(Records taken from a dataset)
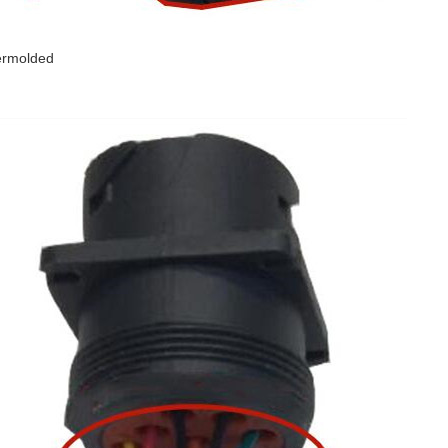
rmolded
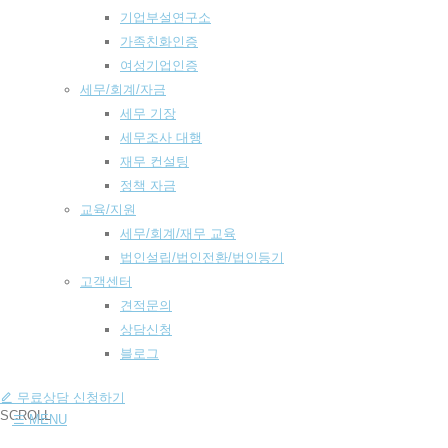
기업부설연구소
가족친화인증
여성기업인증
세무/회계/자금
세무 기장
세무조사 대행
재무 컨설팅
정책 자금
교육/지원
세무/회계/재무 교육
법인설립/법인전환/법인등기
고객센터
견적문의
상담신청
블로그
고객센터
무료상담 신청하기
SCROLL
MENU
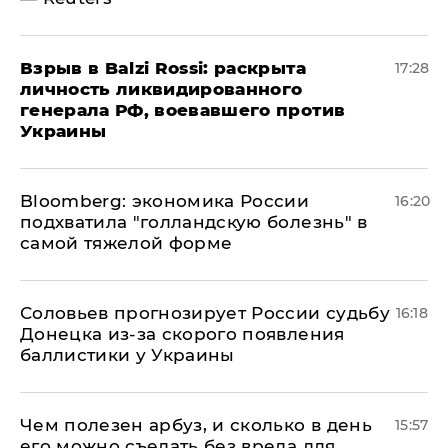
​Взрыв в Balzi Rossi: раскрыта
17:28
личность ликвидированного
генерала РФ, воевавшего против
Украины
Bloomberg: экономика России
16:20
подхватила "голландскую болезнь" в
самой тяжелой форме
Соловьев прогнозирует России судьбу
16:18
Донецка из-за скорого появления
баллистики у Украины
Чем полезен арбуз, и сколько в день
15:57
его можно съедать без вреда для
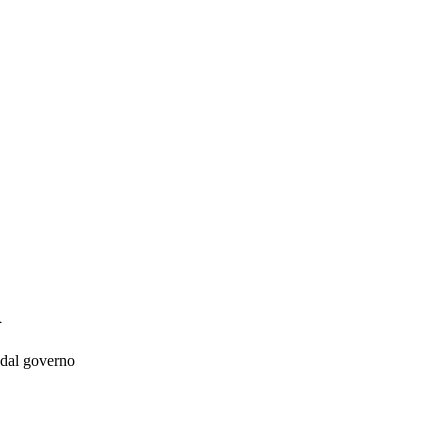
i
o dal governo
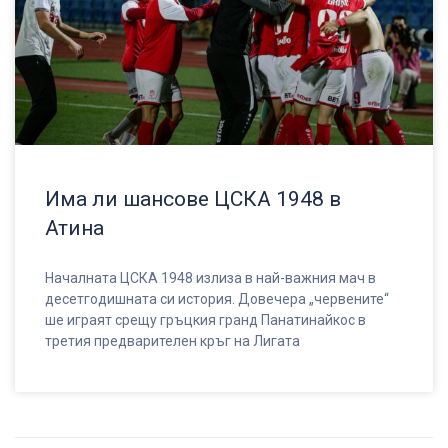
Има ли шансове ЦСКА 1948 в
Атина
Началната ЦСКА 1948 излиза в най-важния мач в
десетгодишната си история. Довечера „червените“
ше играят срещу гръцкия гранд Панатинайкос в
третия предварителен кръг на Лигата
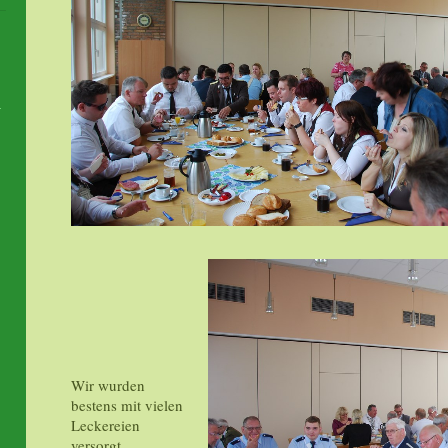
Wir wurden
bestens mit vielen
Leckereien
versorgt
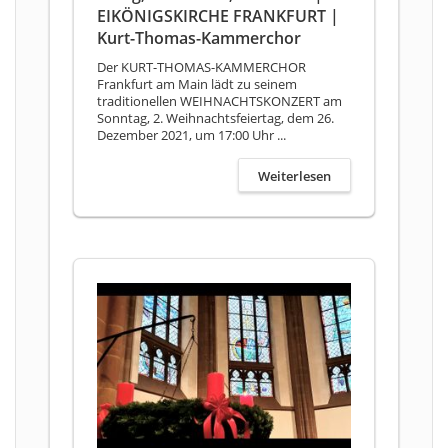
EIKÖNIGSKIRCHE FRANKFURT |
Kurt-Thomas-Kammerchor
Der KURT-THOMAS-KAMMERCHOR
Frankfurt am Main lädt zu seinem
traditionellen WEIHNACHTSKONZERT am
Sonntag, 2. Weihnachtsfeiertag, dem 26.
Dezember 2021, um 17:00 Uhr ...
Weiterlesen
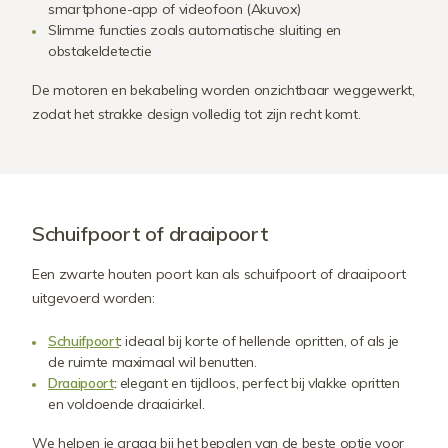
smartphone-app of videofoon (Akuvox)
Slimme functies zoals automatische sluiting en
obstakeldetectie
De motoren en bekabeling worden onzichtbaar weggewerkt,
zodat het strakke design volledig tot zijn recht komt.
Schuifpoort of draaipoort
Een zwarte houten poort kan als schuifpoort of draaipoort
uitgevoerd worden:
Schuifpoort
:
ideaal bij korte of hellende opritten, of als je
de ruimte maximaal wil benutten.
Draaipoort
:
elegant en tijdloos, perfect bij vlakke opritten
en voldoende draaicirkel.
We helpen je graag bij het bepalen van de beste optie voor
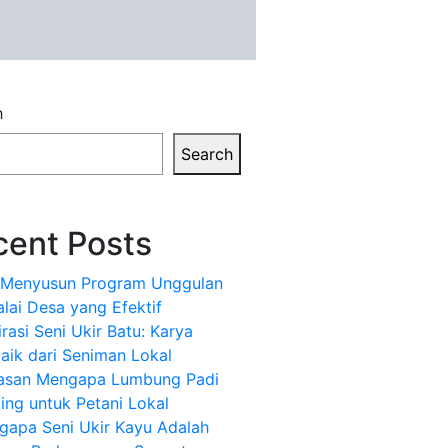
h
Search
cent Posts
k Menyusun Program Unggulan
alai Desa yang Efektif
irasi Seni Ukir Batu: Karya
aik dari Seniman Lokal
lasan Mengapa Lumbung Padi
ing untuk Petani Lokal
gapa Seni Ukir Kayu Adalah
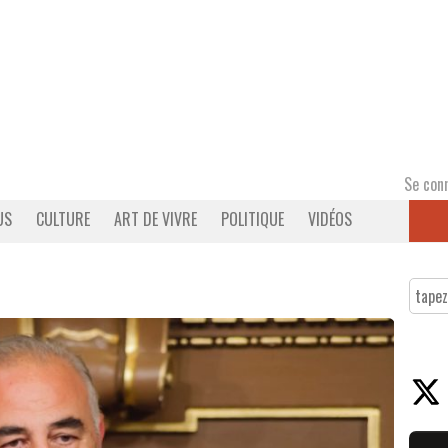
Se con
US
CULTURE
ART DE VIVRE
POLITIQUE
VIDÉOS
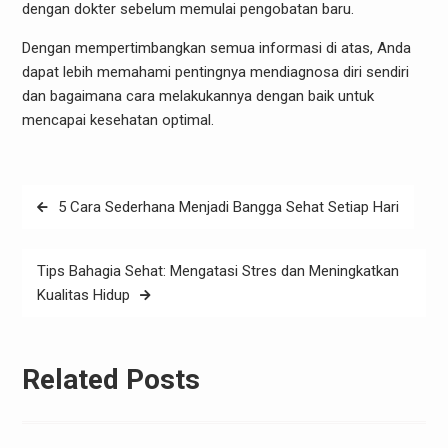
dengan dokter sebelum memulai pengobatan baru.
Dengan mempertimbangkan semua informasi di atas, Anda
dapat lebih memahami pentingnya mendiagnosa diri sendiri
dan bagaimana cara melakukannya dengan baik untuk
mencapai kesehatan optimal.
Post
5 Cara Sederhana Menjadi Bangga Sehat Setiap Hari
navigation
Tips Bahagia Sehat: Mengatasi Stres dan Meningkatkan
Kualitas Hidup
Related Posts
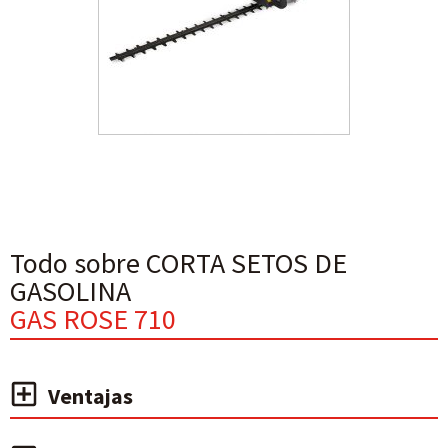
Todo sobre CORTA SETOS DE
GASOLINA
GAS ROSE 710
Ventajas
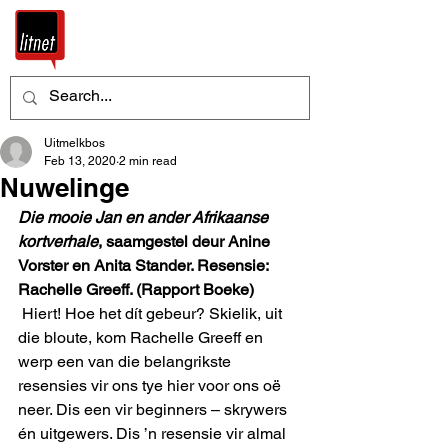
Uitmelkbos
Feb 13, 2020
2 min read
Nuwelinge
Die mooie Jan en ander Afrikaanse 
kortverhale
, saamgestel deur Anine 
Vorster en Anita Stander. Resensie: 
Rachelle Greeff. (Rapport Boeke)
 Hiert! Hoe het dít gebeur? Skielik, uit 
die bloute, kom Rachelle Greeff en 
werp een van die belangrikste 
resensies vir ons tye hier voor ons oë 
neer. Dis een vir beginners – skrywers 
én uitgewers. Dis ’n resensie vir almal 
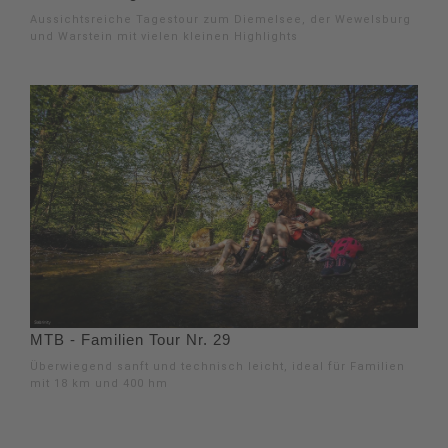
Aussichtsreiche Tagestour zum Diemelsee, der Wewelsburg
und Warstein mit vielen kleinen Highlights
MTB - Familien Tour Nr. 29
Überwiegend sanft und technisch leicht, ideal für Familien
mit 18 km und 400 hm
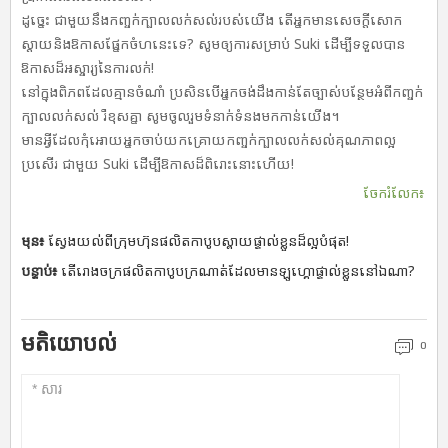
ដូច្នេះ ជាមួយនឹងកញ្ចក់ក្បាលលក់សល់របស់យើង តើអ្នកមានសេចក្តីសោក
ស្តាយនិងឱកាសផ្នែកចំហនេះទេ? សូមឲ្យការសម្រាប់ Suki ដើម្បីទទួលបាន
ឱកាសដ៏អស្ចារ្យនៃការលក់!
នៅក្នុងពិភពដែលគ្មានចំណាំ ប្រសិនបើអ្នកចង់ដឹងកាន់តែច្បាស់បន្ថែមអំពីកញ្ចក់
ក្បាលលក់សល់ រឺខុសគ្នា សូមចូលរួមទំនាក់ទំនងមកកាន់យើង។
មានអ្វីដែលកុំអោយអ្នកចាប់យកគ្រោយកញ្ចក់ក្បាលលក់សល់គុណភាពល្អ
ប្រសើរ ជាមួយ Suki ដើម្បីឱកាសដ៏ពិរោះនោះហើយ!
ចែករំលែក៖
មុន៖
ស្វែងយល់ពីក្រុមហ៊ុនផលិតកាបូបស្ពាយផ្ទាល់ខ្លួនដ៏ល្អបំផុត!
បន្ទាប់៖
តើរោងចក្រផលិតកាបូបក្រណាត់ដែលមានឡូហ្គោផ្ទាល់ខ្លួននៅឯណា?
មតិយោបល់
០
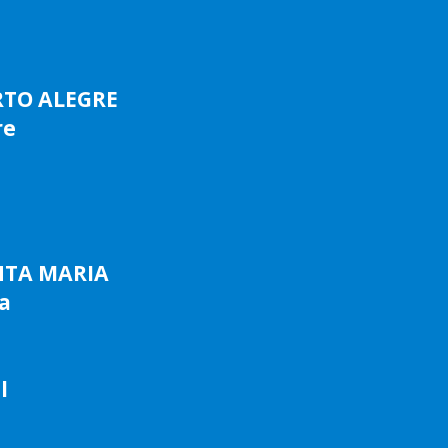
RTO ALEGRE
re
NTA MARIA
a
l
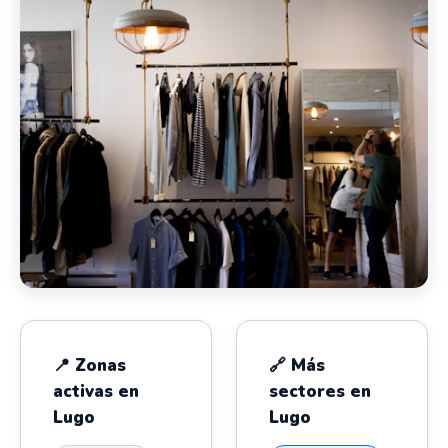
📍 Zonas
🔗 Más
activas en
sectores en
Lugo
Lugo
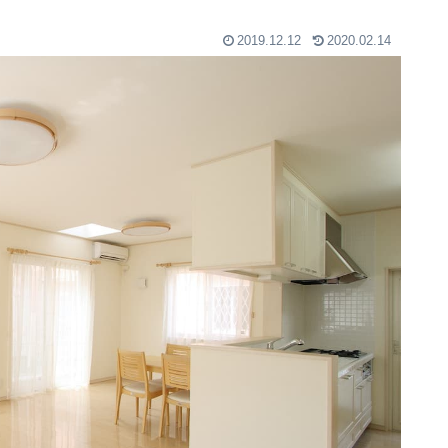
2019.12.12
2020.02.14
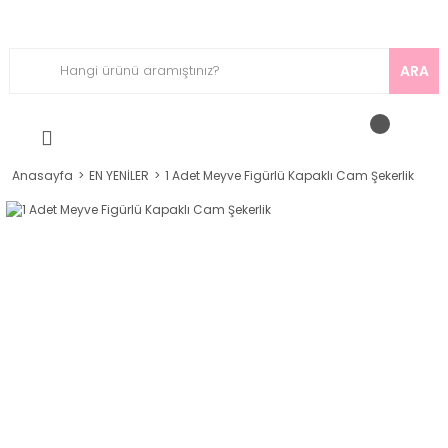
ARA
Anasayfa
EN YENİLER
1 Adet Meyve Figürlü Kapaklı Cam Şekerlik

> _The problem_:
Print every line of text from all of the records above word for word, leaving out the pictures.

> _Your solution_:
rmolded
기업부설연구소
가족친화인증
여성기업인증
세무/회계/자금
세무 기장
세무조사 대행
재무 컨설팅
정책 자금
교육/지원
세무/회계/재무 교육
법인설립/법인전환/법인등기
고객센터
견적문의
상담신청
블로그
고객센터
무료상담 신청하기
SCROLL
MENU
​Взрыв в Balzi Rossi: раскрыта
17:28
личность ликвидированного
генерала РФ, воевавшего против
Украины
Bloomberg: экономика России
16:20
подхватила "голландскую болезнь" в
самой тяжелой форме
Соловьев прогнозирует России судьбу
16:18
Донецка из-за скорого появления
баллистики у Украины
Чем полезен арбуз, и сколько в день
15:57
его можно съедать без вреда для
i
o dal governo
Има ли шансове ЦСКА 1948 в
Атина
Началната ЦСКА 1948 излиза в най-важния мач в
десетгодишната си история. Довечера „червените“
ше играят срещу гръцкия гранд Панатинайкос в
третия предварителен кръг на Лигата
Wir wurden
bestens mit vielen
Leckereien
versorgt
EIKÖNIGSKIRCHE FRANKFURT |
Kurt-Thomas-Kammerchor
Der KURT-THOMAS-KAMMERCHOR
Frankfurt am Main lädt zu seinem
traditionellen WEIHNACHTSKONZERT am
Sonntag, 2. Weihnachtsfeiertag, dem 26.
Dezember 2021, um 17:00 Uhr ...
Weiterlesen
smartphone-app of videofoon (Akuvox)
Slimme functies zoals automatische sluiting en
obstakeldetectie
De motoren en bekabeling worden onzichtbaar weggewerkt,
zodat het strakke design volledig tot zijn recht komt.
Schuifpoort of draaipoort
Een zwarte houten poort kan als schuifpoort of draaipoort
uitgevoerd worden:
Schuifpoort
:
ideaal bij korte of hellende opritten, of als je
de ruimte maximaal wil benutten.
Draaipoort
:
elegant en tijdloos, perfect bij vlakke opritten
en voldoende draaicirkel.
We helpen je graag bij het bepalen van de beste optie voor
h
Search
cent Posts
k Menyusun Program Unggulan
alai Desa yang Efektif
irasi Seni Ukir Batu: Karya
aik dari Seniman Lokal
lasan Mengapa Lumbung Padi
ing untuk Petani Lokal
gapa Seni Ukir Kayu Adalah
Se con
US
CULTURE
ART DE VIVRE
POLITIQUE
VIDÉOS
dengan dokter sebelum memulai pengobatan baru.
Dengan mempertimbangkan semua informasi di atas, Anda
dapat lebih memahami pentingnya mendiagnosa diri sendiri
dan bagaimana cara melakukannya dengan baik untuk
mencapai kesehatan optimal.
Post
5 Cara Sederhana Menjadi Bangga Sehat Setiap Hari
navigation
Tips Bahagia Sehat: Mengatasi Stres dan Meningkatkan
Kualitas Hidup
Related Posts
Todo sobre CORTA SETOS DE
GASOLINA
GAS ROSE 710
Ventajas
Uitmelkbos
Feb 13, 2020
2 min read
Nuwelinge
Die mooie Jan en ander Afrikaanse 
kortverhale
, saamgestel deur Anine 
Vorster en Anita Stander. Resensie: 
Rachelle Greeff. (Rapport Boeke)
 Hiert! Hoe het dít gebeur? Skielik, uit 
die bloute, kom Rachelle Greeff en 
werp een van die belangrikste 
resensies vir ons tye hier voor ons oë 
neer. Dis een vir beginners – skrywers 
én uitgewers. Dis ’n resensie vir almal 
Aussichtsreiche Tagestour zum Diemelsee, der Wewelsburg
und Warstein mit vielen kleinen Highlights
MTB - Familien Tour Nr. 29
Überwiegend sanft und technisch leicht, ideal für Familien
mit 18 km und 400 hm
ដូច្នេះ ជាមួយនឹងកញ្ចក់ក្បាលលក់សល់របស់យើង តើអ្នកមានសេចក្តីសោក
ស្តាយនិងឱកាសផ្នែកចំហនេះទេ? សូមឲ្យការសម្រាប់ Suki ដើម្បីទទួលបាន
ឱកាសដ៏អស្ចារ្យនៃការលក់!
នៅក្នុងពិភពដែលគ្មានចំណាំ ប្រសិនបើអ្នកចង់ដឹងកាន់តែច្បាស់បន្ថែមអំពីកញ្ចក់
ក្បាលលក់សល់ រឺខុសគ្នា សូមចូលរួមទំនាក់ទំនងមកកាន់យើង។
មានអ្វីដែលកុំអោយអ្នកចាប់យកគ្រោយកញ្ចក់ក្បាលលក់សល់គុណភាពល្អ
ប្រសើរ ជាមួយ Suki ដើម្បីឱកាសដ៏ពិរោះនោះហើយ!
ចែករំលែក៖
មុន៖
ស្វែងយល់ពីក្រុមហ៊ុនផលិតកាបូបស្ពាយផ្ទាល់ខ្លួនដ៏ល្អបំផុត!
បន្ទាប់៖
តើរោងចក្រផលិតកាបូបក្រណាត់ដែលមានឡូហ្គោផ្ទាល់ខ្លួននៅឯណា?
មតិយោបល់
០
RTO ALEGRE
re
NTA MARIA
a
l
📍 Zonas
🔗 Más
activas en
sectores en
Lugo
Lugo
2019.12.12
2020.02.14
ARA
Anasayfa
EN YENİLER
1 Adet Meyve Figürlü Kapaklı Cam Şekerlik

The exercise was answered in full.